* Aim of the exercise
Arrange every line of the material below into a single numbered list, omitting any blank lines.

BEGIN Information supplied

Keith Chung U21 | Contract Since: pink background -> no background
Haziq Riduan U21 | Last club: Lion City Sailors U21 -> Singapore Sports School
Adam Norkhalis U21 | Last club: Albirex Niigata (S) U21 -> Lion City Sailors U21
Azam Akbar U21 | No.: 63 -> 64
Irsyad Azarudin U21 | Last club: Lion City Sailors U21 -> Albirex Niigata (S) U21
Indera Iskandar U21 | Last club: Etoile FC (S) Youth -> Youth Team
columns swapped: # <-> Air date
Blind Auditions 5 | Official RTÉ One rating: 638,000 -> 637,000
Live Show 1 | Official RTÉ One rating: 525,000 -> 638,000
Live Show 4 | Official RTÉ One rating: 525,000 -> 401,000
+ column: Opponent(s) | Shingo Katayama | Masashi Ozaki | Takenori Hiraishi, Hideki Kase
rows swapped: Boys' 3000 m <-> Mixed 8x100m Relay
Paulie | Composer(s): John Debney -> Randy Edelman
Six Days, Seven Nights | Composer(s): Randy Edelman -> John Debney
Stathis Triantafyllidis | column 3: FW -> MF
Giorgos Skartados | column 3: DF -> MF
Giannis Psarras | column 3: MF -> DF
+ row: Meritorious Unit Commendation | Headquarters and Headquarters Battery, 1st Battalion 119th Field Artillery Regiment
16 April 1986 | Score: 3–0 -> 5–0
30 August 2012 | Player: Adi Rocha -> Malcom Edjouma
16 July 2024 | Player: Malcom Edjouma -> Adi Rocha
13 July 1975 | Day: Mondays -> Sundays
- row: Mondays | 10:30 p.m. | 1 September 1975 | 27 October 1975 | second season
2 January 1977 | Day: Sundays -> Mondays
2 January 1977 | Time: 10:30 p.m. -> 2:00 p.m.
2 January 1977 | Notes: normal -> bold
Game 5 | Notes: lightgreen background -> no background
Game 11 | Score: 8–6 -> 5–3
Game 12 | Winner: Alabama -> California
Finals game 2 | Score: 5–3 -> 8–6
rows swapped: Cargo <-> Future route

END Information supplied

* Task result
1. Keith Chung U21 | Contract Since: pink background -> no background
2. Haziq Riduan U21 | Last club: Lion City Sailors U21 -> Singapore Sports School
3. Adam Norkhalis U21 | Last club: Albirex Niigata (S) U21 -> Lion City Sailors U21
4. Azam Akbar U21 | No.: 63 -> 64
5. Irsyad Azarudin U21 | Last club: Lion City Sailors U21 -> Albirex Niigata (S) U21
6. Indera Iskandar U21 | Last club: Etoile FC (S) Youth -> Youth Team
7. columns swapped: # <-> Air date
8. Blind Auditions 5 | Official RTÉ One rating: 638,000 -> 637,000
9. Live Show 1 | Official RTÉ One rating: 525,000 -> 638,000
10. Live Show 4 | Official RTÉ One rating: 525,000 -> 401,000
11. + column: Opponent(s) | Shingo Katayama | Masashi Ozaki | Takenori Hiraishi, Hideki Kase
12. rows swapped: Boys' 3000 m <-> Mixed 8x100m Relay
13. Paulie | Composer(s): John Debney -> Randy Edelman
14. Six Days, Seven Nights | Composer(s): Randy Edelman -> John Debney
15. Stathis Triantafyllidis | column 3: FW -> MF
16. Giorgos Skartados | column 3: DF -> MF
17. Giannis Psarras | column 3: MF -> DF
18. + row: Meritorious Unit Commendation | Headquarters and Headquarters Battery, 1st Battalion 119th Field Artillery Regiment
19. 16 April 1986 | Score: 3–0 -> 5–0
20. 30 August 2012 | Player: Adi Rocha -> Malcom Edjouma
21. 16 July 2024 | Player: Malcom Edjouma -> Adi Rocha
22. 13 July 1975 | Day: Mondays -> Sundays
23. - row: Mondays | 10:30 p.m. | 1 September 1975 | 27 October 1975 | second season
24. 2 January 1977 | Day: Sundays -> Mondays
25. 2 January 1977 | Time: 10:30 p.m. -> 2:00 p.m.
26. 2 January 1977 | Notes: normal -> bold
27. Game 5 | Notes: lightgreen background -> no background
28. Game 11 | Score: 8–6 -> 5–3
29. Game 12 | Winner: Alabama -> California
30. Finals game 2 | Score: 5–3 -> 8–6
31. rows swapped: Cargo <-> Future route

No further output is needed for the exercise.